- [EXTRAIT DU DOCUMENT]
Résistants et Ami(e)s de la Résistance
ANACR du Finistère
« Si l’écho de leurs voix faiblit, nous périrons. »Paul Eluard
Mont-Valérien 17 septembre 1943
Brest 17 septembre 2021
Aux 19 FTP F de Brest fusillés le 17 septembre 1943 au Mont Valérien
Hommage des Résistants et Ami(e)s de la Résistance du Finistère
Pendant les temps noirs de l’Occupation « seule la classe ouvrière dans sa masse aura été fidèle à la France profanée » écrit François Mauriac.
L’historien Xavier Vigna dit« l’ouvrier en 1945 est le héros de la Résistance ».
Ici, à Brest, les ouvriers que nous honorons aujourd’hui, furent en effet l’honneur de leur ville.

- [OBJECTIF FIXÉ A] Indiquez le nombre de lignes des entrées qui contiennent la chaîne « tuplet », en respectant la casse. Donnez seulement ce nombre.

- [Données extraites d'une collection]
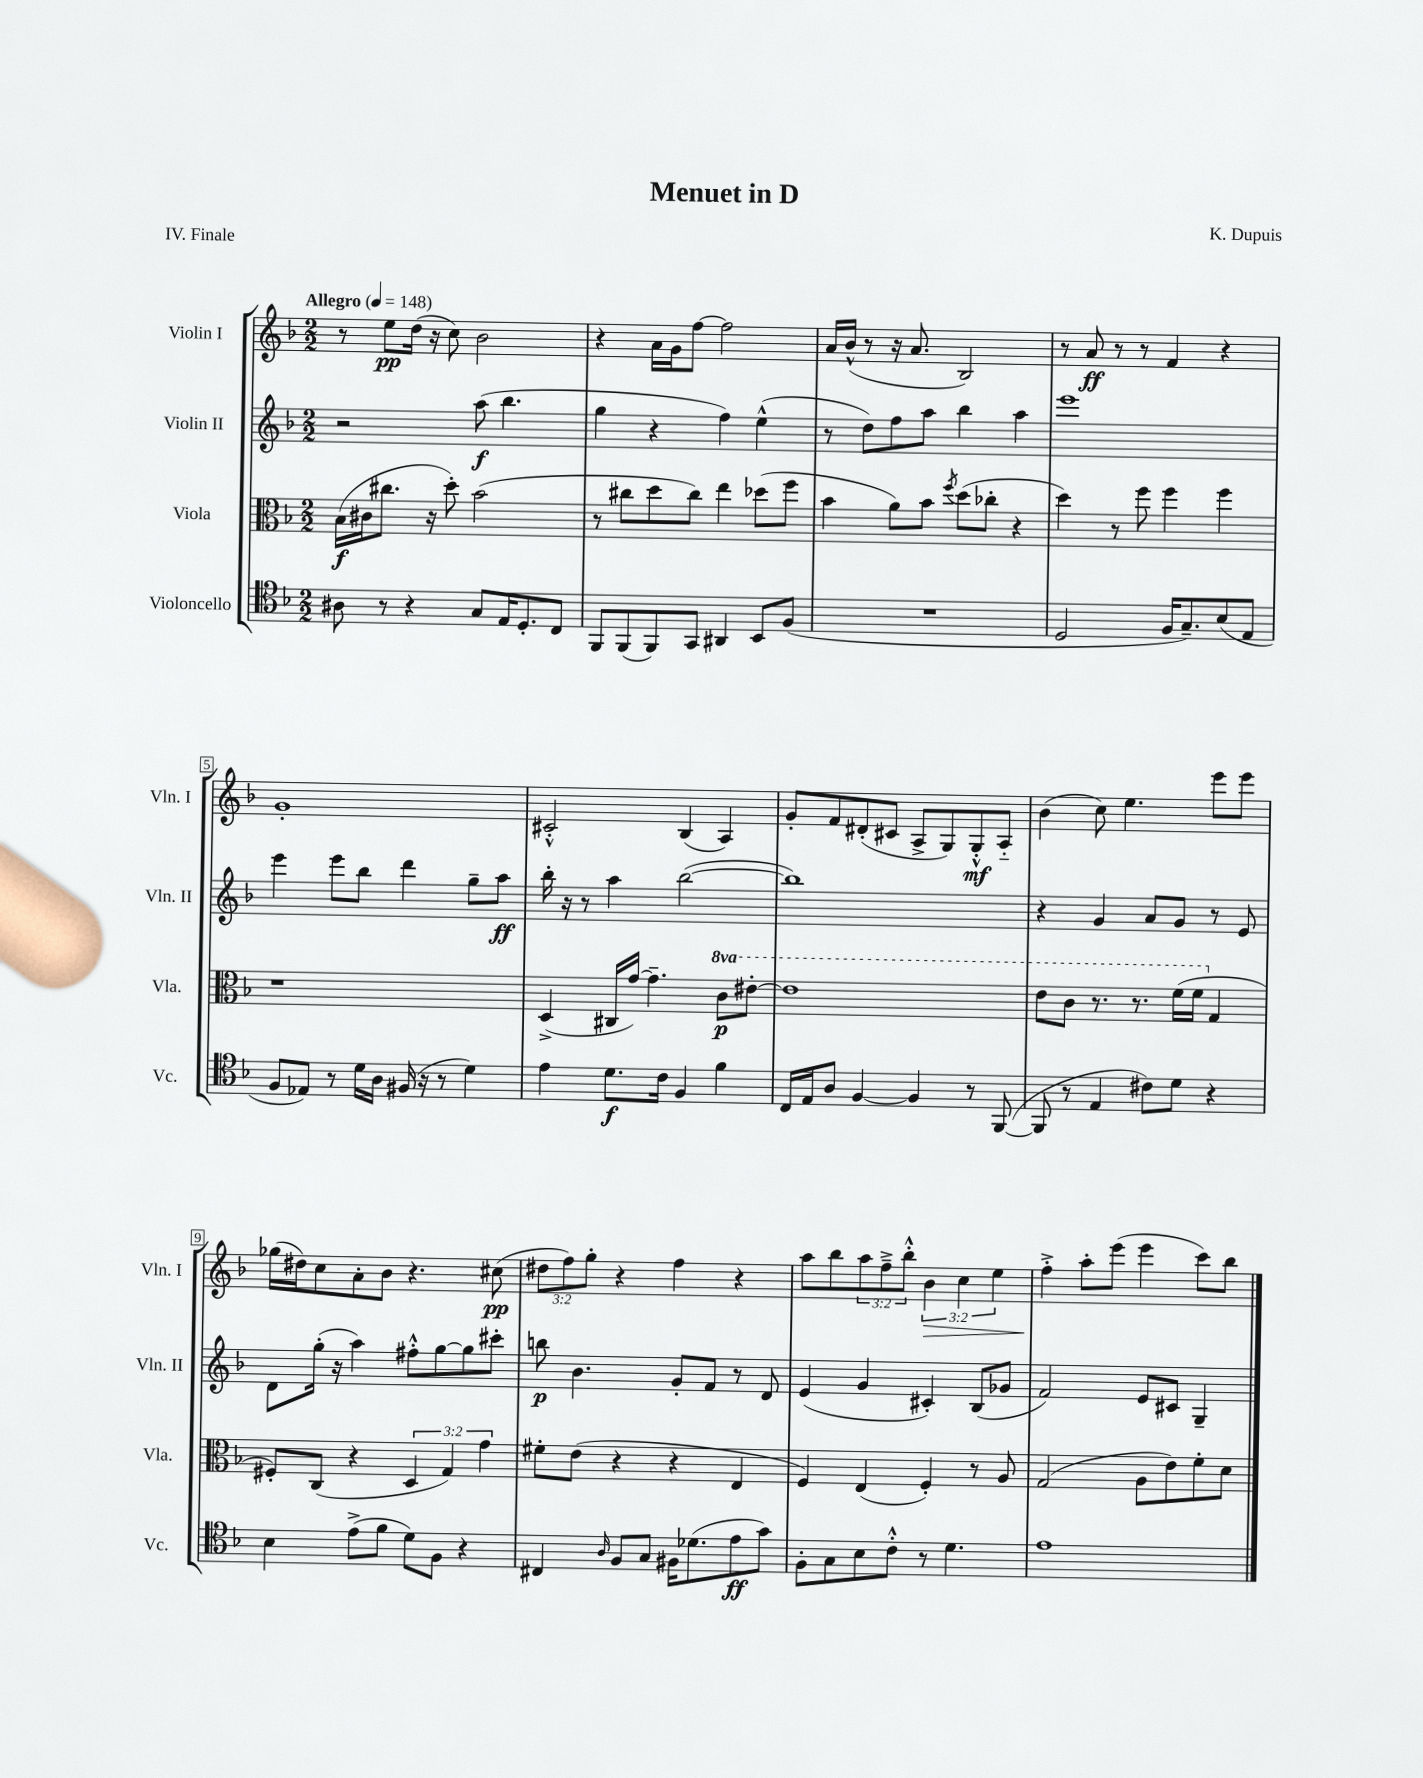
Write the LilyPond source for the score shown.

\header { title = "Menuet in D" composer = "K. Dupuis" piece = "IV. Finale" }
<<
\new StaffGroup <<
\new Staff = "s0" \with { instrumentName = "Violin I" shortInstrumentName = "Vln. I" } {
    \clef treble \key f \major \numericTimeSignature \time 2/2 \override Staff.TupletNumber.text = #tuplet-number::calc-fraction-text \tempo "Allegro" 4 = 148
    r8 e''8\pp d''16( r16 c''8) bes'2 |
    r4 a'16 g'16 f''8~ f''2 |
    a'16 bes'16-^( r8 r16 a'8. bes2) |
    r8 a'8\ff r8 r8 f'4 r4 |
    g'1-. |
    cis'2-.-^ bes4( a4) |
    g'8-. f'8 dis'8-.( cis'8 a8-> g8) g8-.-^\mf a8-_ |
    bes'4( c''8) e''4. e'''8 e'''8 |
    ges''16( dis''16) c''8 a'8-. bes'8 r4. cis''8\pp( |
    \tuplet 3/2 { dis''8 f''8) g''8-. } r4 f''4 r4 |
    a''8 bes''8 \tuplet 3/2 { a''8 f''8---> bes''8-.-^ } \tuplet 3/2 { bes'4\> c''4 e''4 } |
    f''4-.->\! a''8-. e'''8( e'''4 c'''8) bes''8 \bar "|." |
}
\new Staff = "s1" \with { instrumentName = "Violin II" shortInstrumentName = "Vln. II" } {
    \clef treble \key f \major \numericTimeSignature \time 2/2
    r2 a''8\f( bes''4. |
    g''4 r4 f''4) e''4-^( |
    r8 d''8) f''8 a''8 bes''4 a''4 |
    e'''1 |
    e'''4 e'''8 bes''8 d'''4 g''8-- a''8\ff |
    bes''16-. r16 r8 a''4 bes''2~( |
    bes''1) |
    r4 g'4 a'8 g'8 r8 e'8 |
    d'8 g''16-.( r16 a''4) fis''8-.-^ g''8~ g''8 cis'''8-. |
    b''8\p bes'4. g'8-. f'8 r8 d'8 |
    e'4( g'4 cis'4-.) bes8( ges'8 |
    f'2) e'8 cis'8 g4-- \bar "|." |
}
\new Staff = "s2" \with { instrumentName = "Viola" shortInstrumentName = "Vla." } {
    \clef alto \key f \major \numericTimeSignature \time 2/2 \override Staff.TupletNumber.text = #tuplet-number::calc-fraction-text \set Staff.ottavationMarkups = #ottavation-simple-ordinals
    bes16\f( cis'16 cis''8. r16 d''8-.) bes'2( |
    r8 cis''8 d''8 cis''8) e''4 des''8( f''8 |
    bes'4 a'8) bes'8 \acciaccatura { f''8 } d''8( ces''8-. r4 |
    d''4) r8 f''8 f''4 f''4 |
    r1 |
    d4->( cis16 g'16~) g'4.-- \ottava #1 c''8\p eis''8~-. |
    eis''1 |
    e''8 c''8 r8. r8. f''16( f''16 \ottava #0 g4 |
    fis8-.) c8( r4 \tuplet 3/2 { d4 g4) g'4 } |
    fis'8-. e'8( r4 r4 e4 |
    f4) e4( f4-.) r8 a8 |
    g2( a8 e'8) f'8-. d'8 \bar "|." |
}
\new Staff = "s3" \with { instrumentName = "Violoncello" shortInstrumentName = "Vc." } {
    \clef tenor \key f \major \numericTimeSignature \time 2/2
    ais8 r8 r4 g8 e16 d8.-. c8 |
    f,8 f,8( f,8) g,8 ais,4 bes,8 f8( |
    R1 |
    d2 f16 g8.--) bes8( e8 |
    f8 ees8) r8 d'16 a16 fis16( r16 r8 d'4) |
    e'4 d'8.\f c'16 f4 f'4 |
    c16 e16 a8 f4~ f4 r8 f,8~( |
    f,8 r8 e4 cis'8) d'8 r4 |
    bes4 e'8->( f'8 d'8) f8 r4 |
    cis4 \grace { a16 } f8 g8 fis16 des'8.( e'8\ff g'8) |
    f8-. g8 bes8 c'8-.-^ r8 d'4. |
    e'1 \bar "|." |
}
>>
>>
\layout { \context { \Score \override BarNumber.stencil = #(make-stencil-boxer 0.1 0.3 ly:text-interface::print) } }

- [OBJECTIF FIXÉ B] Dans l'hommage, reformulez plus brièvement le paragraphe qui commence par « Pendant les temps noirs ».

- [RÉPONSE RÉDIGÉE A] 5

- [RÉPONSE RÉDIGÉE B] Selon François Mauriac, sous l'Occupation, seule la classe ouvrière dans sa masse resta fidèle à la France profanée.